#### Selected excerpt

The subject title for this thread should have been "Government versus Bitcoin".
8354  Bitcoin / Bitcoin Discussion / Re: The problem with transaction fees on: March 27, 2011, 11:52:44 PM

Would someone mind specifying the 'max block size' limitation is tight, well-defined systematic way? Is there a link to the problem definition, e.g. bug report?

I'm getting the gist of it only through the passing comments but hard to get a grasp on the complete animal that way.
8355  Bitcoin / Bitcoin Discussion / Re: Would you support moving to a system with controled inflation? on: March 27, 2011, 11:34:54 PM
I'm not sure what to think about this early adopters guilt, remorse thing we got going on around here .... it truly stands in stark contrast to the antics of the banksters who have just bust existing fiat monetary systems and lined straight up at the tax-payer trough to draw bonuses from the dosh that was fire-hosed over them to prop up their failed enterprises. they were waving notes out the window to protesters in London, they have no shame, remorse, regret just entitlement.

#### Record extracts
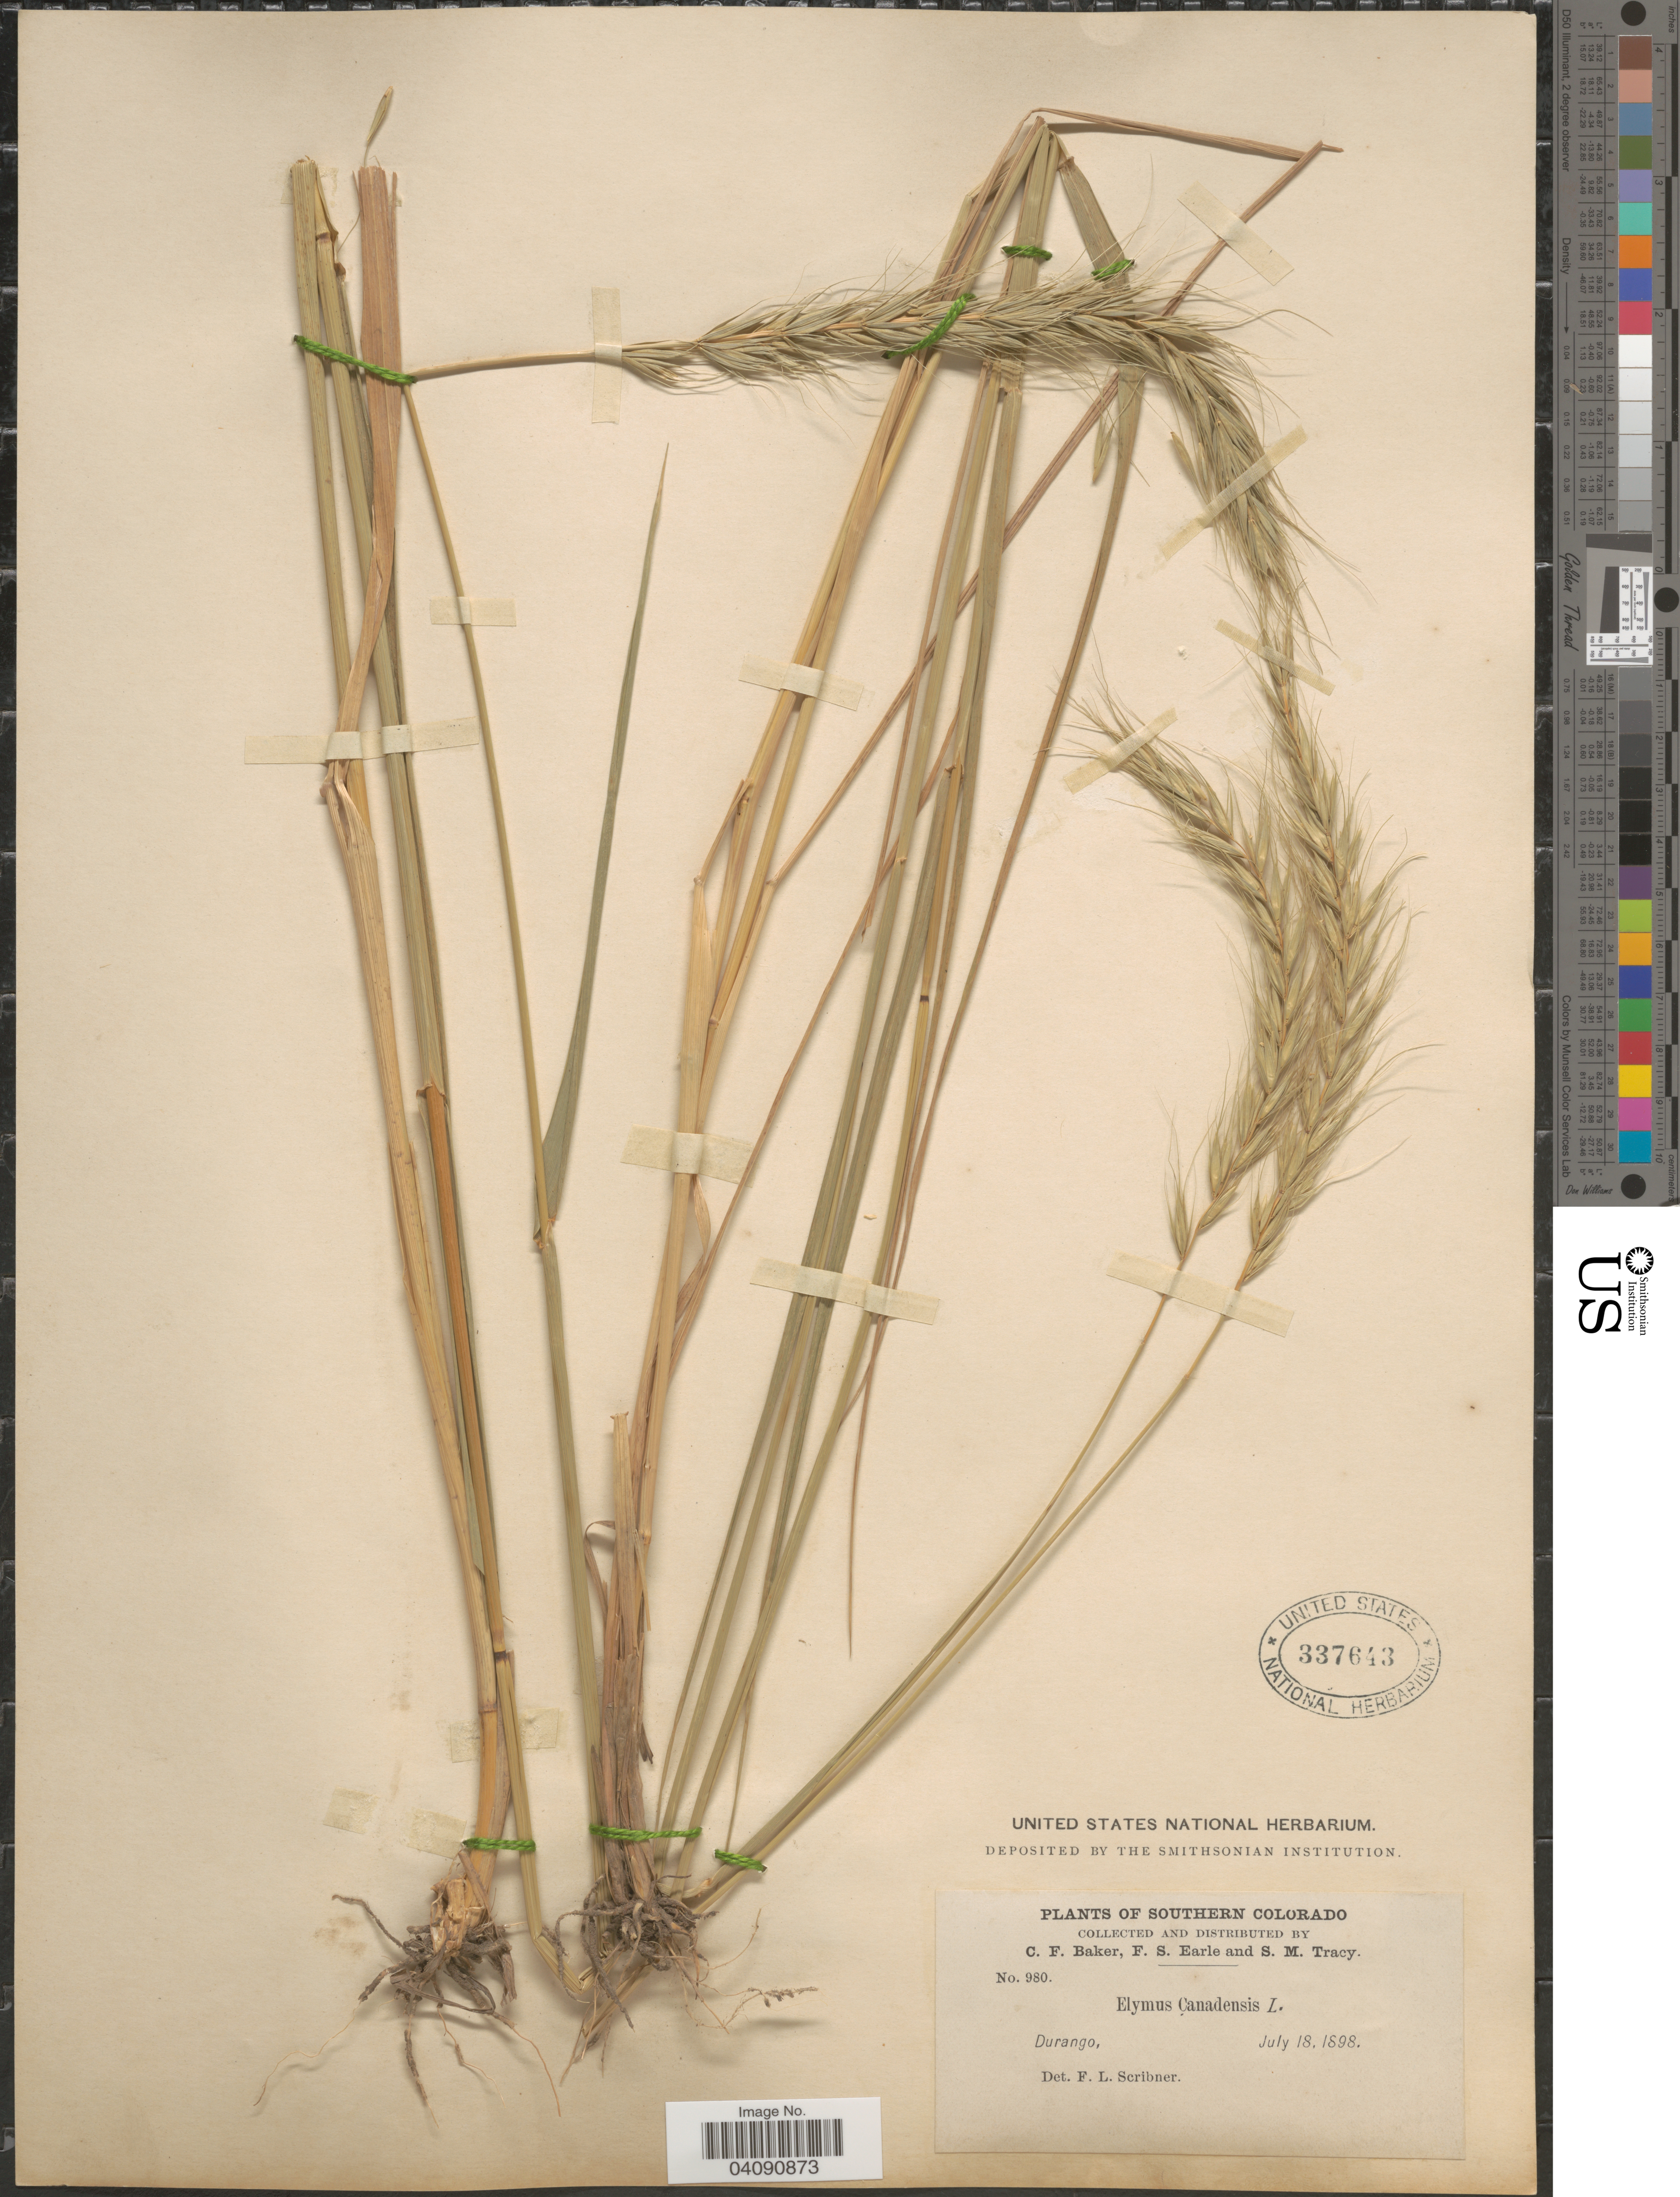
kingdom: Plantae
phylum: Tracheophyta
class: Liliopsida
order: Poales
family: Poaceae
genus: Elymus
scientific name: Elymus canadensis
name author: L.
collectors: C. F. Baker, F. S. Earle & S. M. Tracy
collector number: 980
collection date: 1898-07-18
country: United States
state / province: Colorado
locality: Southern Colorado. Durango.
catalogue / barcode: US 337643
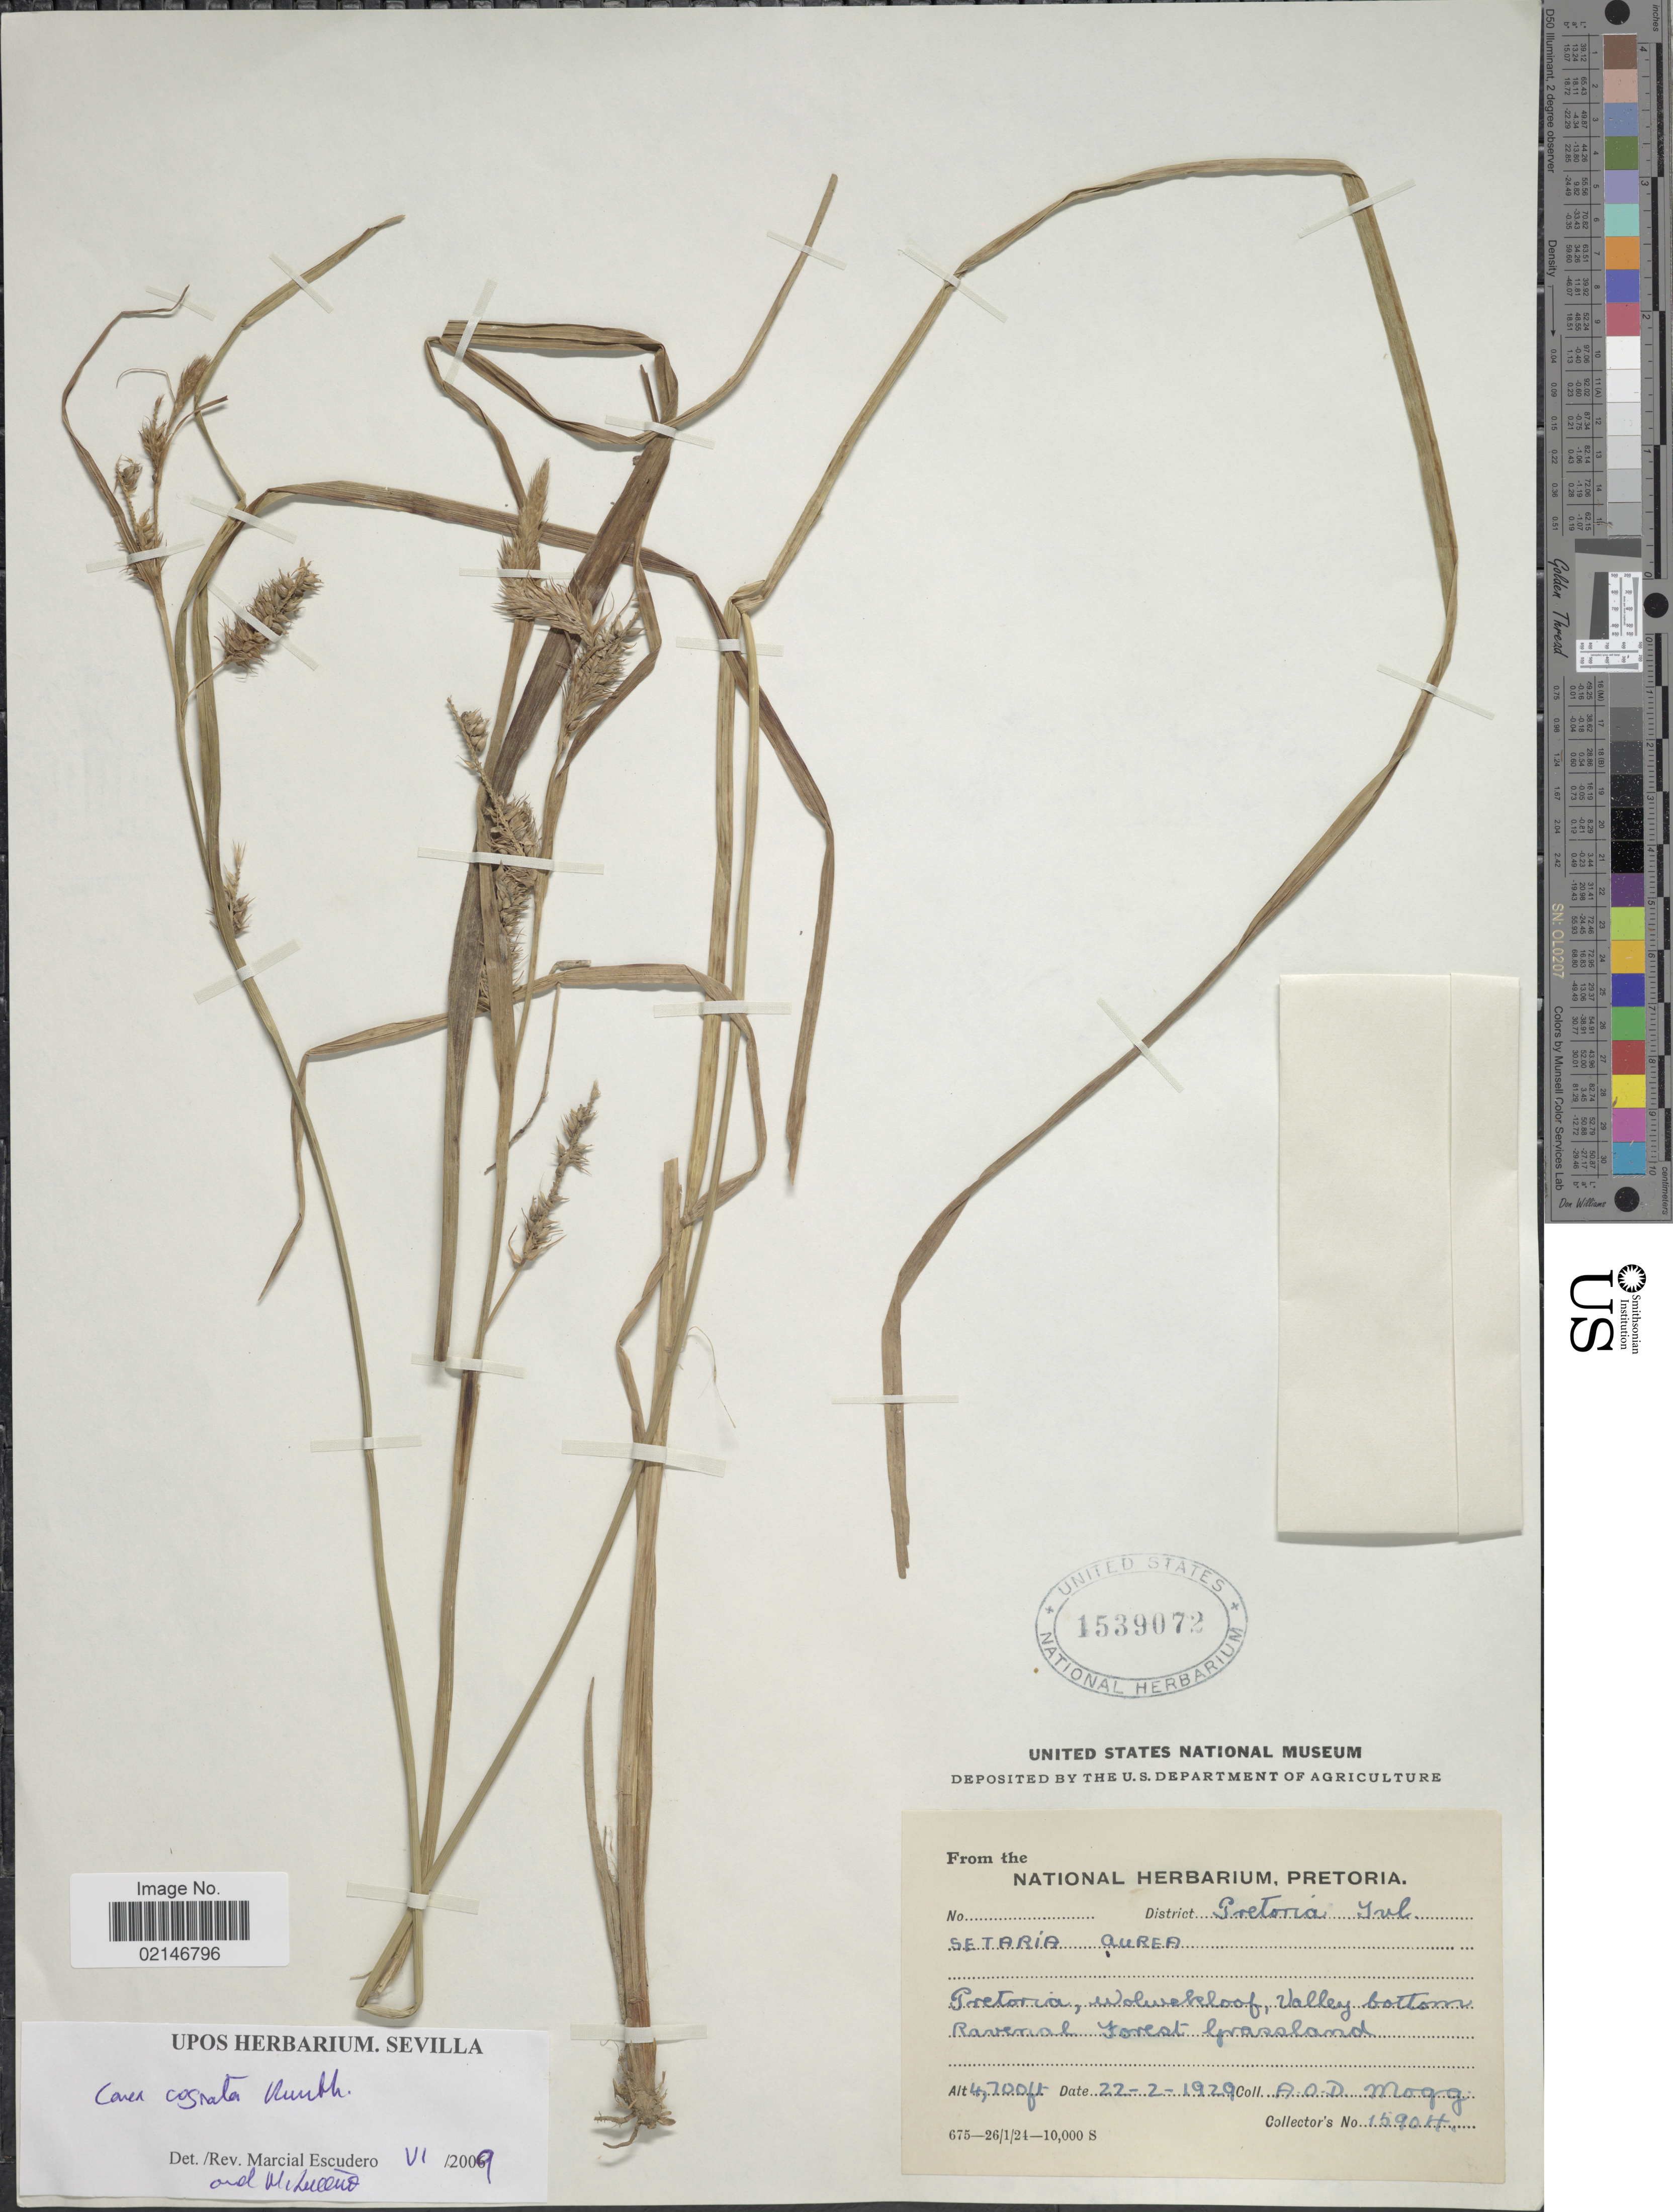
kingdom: Plantae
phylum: Tracheophyta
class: Liliopsida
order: Poales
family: Cyperaceae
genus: Carex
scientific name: Carex cognata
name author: Kunth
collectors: A. O. Mogg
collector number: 15904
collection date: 1929-02-22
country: South Africa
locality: District Pretoria Ivl., Pretoria, Wolveskloof, Valley bottom Ravernal Forest Grassland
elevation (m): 1433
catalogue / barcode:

#### What is being asked
Pick up the Bitcoin forum excerpt above at its last sentence and write what comes next.

#### Result below
Think of big money center banks as being the early adopters of fiat currency, they get access to cheaper money from e.g., the Fed. Res., than everybody else. It is why fiat/fractional reserve banking is such a racket, and a rigged game, that shovels wealth around in an unfair, undeserved, inefficient manner. They are a parasitical force that are a drag on society, causing progress and net wealth creation to be sub-optimal, call it sub-prime if you like. This is a broken, dysfunctional monetary system that the market is puking up.

Now contrast this with a group of basically technologists who have come up with a clearing system that performs this wealth-transfer, price-discovery payment-clearing, etc  function of money in a more efficient and we hope robust manner. Do you think the banksters would be trying to figure out a way of building into the system something that does them out of the benefit from being an early adopter?

You could just go and donate whole chunk of BTC to bitcoin faucet so that later adopters get a bigger slice to play with, or start up your own faucet that will dosh out even more in increasing amounts to later adopters ... I know how well that will go.

At present, the system is working and providing incentives in the right places for it to grow, quite rapidly in the bigger scheme. Supplementary businesses are springing up so that you can cash in and out of the bitcoin economy, if you cash out now to pay for something real, boat, car, land, shares that will put more into BTC circulation for the current adopters in the way of cheaper BTC. Money flows where it is needs to in an unfettered free market, amazingly efficiently as scholars have noted for centuries.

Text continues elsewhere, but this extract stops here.